Task statement: Where does the string "with" appear in the listing below? Copy every line where it does.

(Beginning of Information shown)

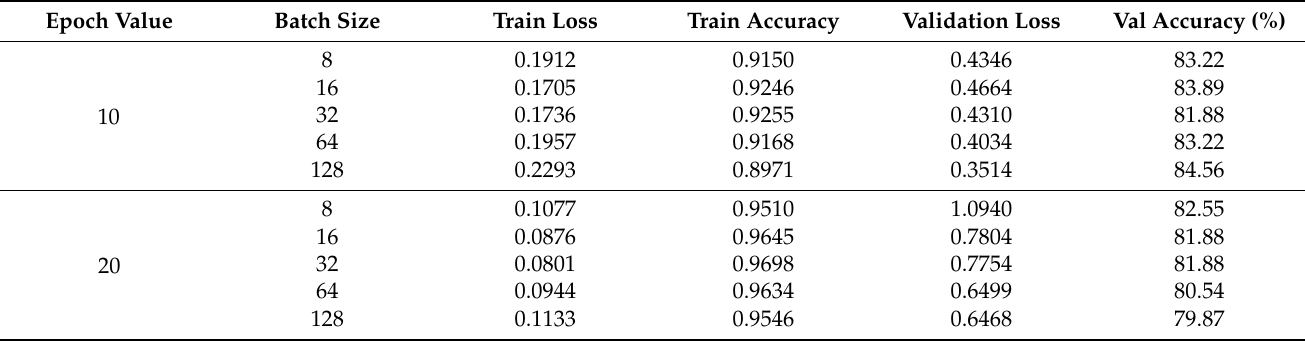
Table 6. Training Performance of Modified Vgg16 Model with Adam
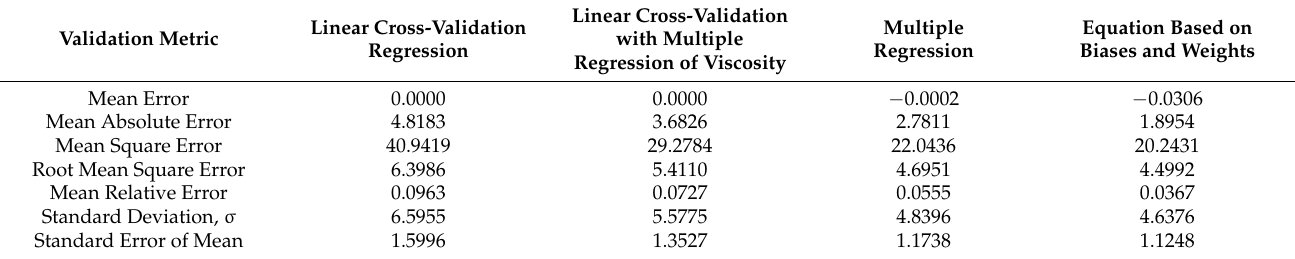
Table 9. Assessment of best alternative equations with different validation metrics for hardness calculation. Validation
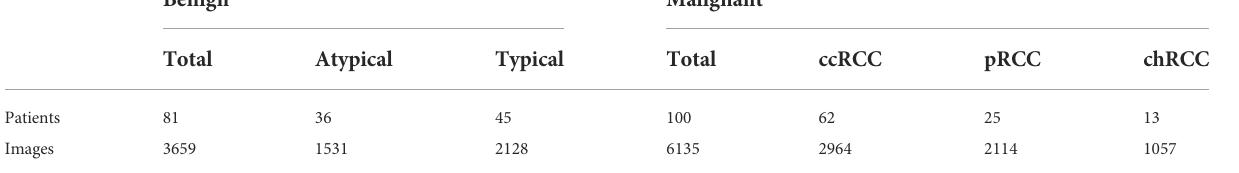
TABLE 2 Number distribution of patients and images among histologic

(End of Information shown)

Written response:
Table 6. Training Performance of Modified Vgg16 Model with Adam
Table 9. Assessment of best alternative equations with different validation metrics for hardness calculation. Validation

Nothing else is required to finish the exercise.